Practical use of CPPs
Despites these barriers and limitations, many companies have recognized the value of a QbD approach and the importance of linking critical process parameters for individual process steps with the critical quality attributes of small-molecule APIs and the corresponding formulated drug products. Boehringer Ingelheim, for example, is monitoring process robustness at each development stage and focusing on understanding how this robustness translates to the commercial scale using batch histories, according to Senanayake. In addition, the company is trying to complete DOEs on the important steps in its manufacturing processes. “Our success to date is demonstrated by our validation efforts and the control charts we have established for individual steps,” he says.
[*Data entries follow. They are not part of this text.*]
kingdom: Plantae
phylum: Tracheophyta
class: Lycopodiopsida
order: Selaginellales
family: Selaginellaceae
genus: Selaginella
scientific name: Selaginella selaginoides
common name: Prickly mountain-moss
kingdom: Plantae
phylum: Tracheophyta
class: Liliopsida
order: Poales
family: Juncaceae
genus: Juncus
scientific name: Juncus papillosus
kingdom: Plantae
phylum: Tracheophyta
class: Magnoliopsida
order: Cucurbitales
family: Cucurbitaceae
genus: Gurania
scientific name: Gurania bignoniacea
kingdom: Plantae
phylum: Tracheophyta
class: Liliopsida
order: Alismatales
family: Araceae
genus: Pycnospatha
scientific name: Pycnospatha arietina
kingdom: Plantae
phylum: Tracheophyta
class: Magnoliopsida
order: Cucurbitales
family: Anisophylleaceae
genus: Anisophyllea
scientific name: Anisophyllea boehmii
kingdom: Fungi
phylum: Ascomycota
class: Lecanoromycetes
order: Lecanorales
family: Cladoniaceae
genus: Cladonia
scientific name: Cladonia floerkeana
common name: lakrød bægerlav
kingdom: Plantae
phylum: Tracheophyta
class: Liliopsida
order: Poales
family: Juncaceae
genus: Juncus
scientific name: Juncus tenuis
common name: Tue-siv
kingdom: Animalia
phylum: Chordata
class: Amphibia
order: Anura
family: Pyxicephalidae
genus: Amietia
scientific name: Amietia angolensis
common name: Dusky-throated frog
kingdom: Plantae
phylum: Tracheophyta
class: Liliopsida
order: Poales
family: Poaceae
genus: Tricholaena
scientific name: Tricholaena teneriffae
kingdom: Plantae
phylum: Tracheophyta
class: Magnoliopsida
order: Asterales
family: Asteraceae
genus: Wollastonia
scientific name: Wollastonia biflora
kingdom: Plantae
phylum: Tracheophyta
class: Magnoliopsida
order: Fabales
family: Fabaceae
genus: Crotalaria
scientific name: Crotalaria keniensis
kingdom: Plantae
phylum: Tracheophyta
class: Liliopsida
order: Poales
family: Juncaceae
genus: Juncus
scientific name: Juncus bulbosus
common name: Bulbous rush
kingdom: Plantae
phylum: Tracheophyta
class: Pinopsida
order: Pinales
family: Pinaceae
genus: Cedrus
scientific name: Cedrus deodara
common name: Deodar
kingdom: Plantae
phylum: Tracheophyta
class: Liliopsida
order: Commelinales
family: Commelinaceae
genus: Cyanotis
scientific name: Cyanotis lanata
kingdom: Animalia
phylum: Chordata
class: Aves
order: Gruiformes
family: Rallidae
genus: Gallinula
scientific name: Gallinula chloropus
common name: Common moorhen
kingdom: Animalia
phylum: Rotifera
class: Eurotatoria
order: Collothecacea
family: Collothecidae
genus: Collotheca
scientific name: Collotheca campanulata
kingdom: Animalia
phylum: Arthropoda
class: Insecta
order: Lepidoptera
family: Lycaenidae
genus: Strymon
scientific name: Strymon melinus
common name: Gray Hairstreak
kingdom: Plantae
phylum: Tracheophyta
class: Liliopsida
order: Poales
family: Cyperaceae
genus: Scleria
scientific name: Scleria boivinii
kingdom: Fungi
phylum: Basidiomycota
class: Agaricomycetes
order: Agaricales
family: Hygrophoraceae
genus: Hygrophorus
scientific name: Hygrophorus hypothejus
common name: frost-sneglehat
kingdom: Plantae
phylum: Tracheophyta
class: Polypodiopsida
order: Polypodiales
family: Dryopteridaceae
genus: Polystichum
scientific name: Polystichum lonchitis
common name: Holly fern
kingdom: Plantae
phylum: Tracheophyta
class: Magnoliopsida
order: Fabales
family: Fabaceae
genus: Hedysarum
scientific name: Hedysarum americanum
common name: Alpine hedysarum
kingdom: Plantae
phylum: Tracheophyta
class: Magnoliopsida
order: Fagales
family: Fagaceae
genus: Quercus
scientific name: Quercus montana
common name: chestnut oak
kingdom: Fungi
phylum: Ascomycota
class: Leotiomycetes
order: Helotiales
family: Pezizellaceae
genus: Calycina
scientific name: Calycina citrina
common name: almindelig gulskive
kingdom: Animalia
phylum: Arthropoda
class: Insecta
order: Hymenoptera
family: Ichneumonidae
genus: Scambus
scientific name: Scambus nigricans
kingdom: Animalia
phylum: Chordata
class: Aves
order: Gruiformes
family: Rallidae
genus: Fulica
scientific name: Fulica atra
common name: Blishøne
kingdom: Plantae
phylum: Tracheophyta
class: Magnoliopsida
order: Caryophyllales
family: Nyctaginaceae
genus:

At Dr. Reddy’s CPS, when defining CPPs for each process step, a cross-functional team meets to discuss the key sensitivities of the process parameters and material attributes, which are first weighted in importance, and then tolerances on the variables are established, according to Nadig. DOE screening is then performed to identify the critical parameters, followed by optimization and definition of the design space to understand what will happen to the CQAs under different parameter settings. “Importantly, we are trying to engage senior members from cross-functional teams during these pre-planning meetings so that an exhaustive risk assessment is conceptualized and a mitigation plan worked out,” he comments. The company also emphasizes the importance of clear communications, participation with the customer, and giving weight to all stakeholder concerns throughout the process.
Potential consequences
The consequences of not establishing CPPs that are effectively linked to CQAs can be severe. “If the proper controls for an intermediate step in the manufacturing process are not in place, then it is possible for a material to be produced that does not meet specifications for unknown reasons. Such a situation can in turn result in a recall if the intermediate is carried through the entire commercial process. In addition, without proper controls, processes often deliver poor quality product or product of inconsistent quality,” asserts Senanayake. In addition, according to Thurau, if inappropriate process parameters or in-process material attributes are established, the quality of the final product may appear high, but it is the result of testing quality into it, and not of process design and process understanding. Finally, TePaske stresses that operation in a state of control is fundamental to process validation and continued process performance in a validated state.